Writing without inspiration

is like singing without a voice.

Before him, there was Writer's Block,

A stone I would chisel away,

never to find escape.

He became my inspiration,

my muse, my angel, my voice.

I labored from dawn until dusk,

composing lyrics about the enigma

whom I had never met.

This song became my passion,

my only pride and joy,

my soul branded upon parchment,

word after word,

no rest until completion.

Evening in the park, it must have been chance

or fate, it would seem,

to have the North Wind steal

my taboo emotion, my heartfelt composition,

and deliver it to the foot of my muse.

He snatched the paper from the ground

and read, azure eyes devoured my manuscript,

tearing my self-confidence to shreds

with four emotionless words,

"You have no talent".

He knew he was my driving force,

and still he ripped out my heart,

letting my emotions pour forth,

raw and unfettered

like blood from a mortal wound.

My muse was a writer himself,

yet how could he be so brutal?

Was it because of my undying love

for this male, the same gender as myself?

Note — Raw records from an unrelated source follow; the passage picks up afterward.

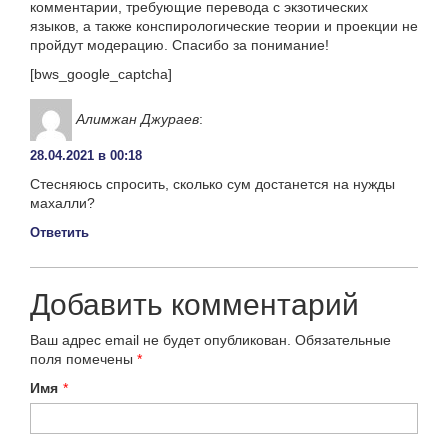
комментарии, требующие перевода с экзотических
языков, а также конспирологические теории и проекции не
пройдут модерацию. Спасибо за понимание!
[bws_google_captcha]
Алимжан Джураев
:
28.04.2021 в 00:18
Стесняюсь спросить, сколько сум достанется на нужды
махалли?
Ответить
Добавить комментарий
Ваш адрес email не будет опубликован.
Обязательные
поля помечены
*
Имя
*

Why must I be tormented so?

I saw him then, he comprehended

the anguish bleeding from my eyes.

He came to me then, embracing my face

with cold hands, pulling me closer,

muttering the truth, "Maybe I lied".

Our lips met then, consuming one another.

He tasted of cigarettes and alcohol,

a writer's danse macabre,

one moment of breathless, eclipsing bliss

before being abandoned once again.

My love drives the pen across the page.

Never am I lacking in my inspiration.

He incites me to continue my quest,

to strive for his approval in song...

Song consumed by longing for my muse.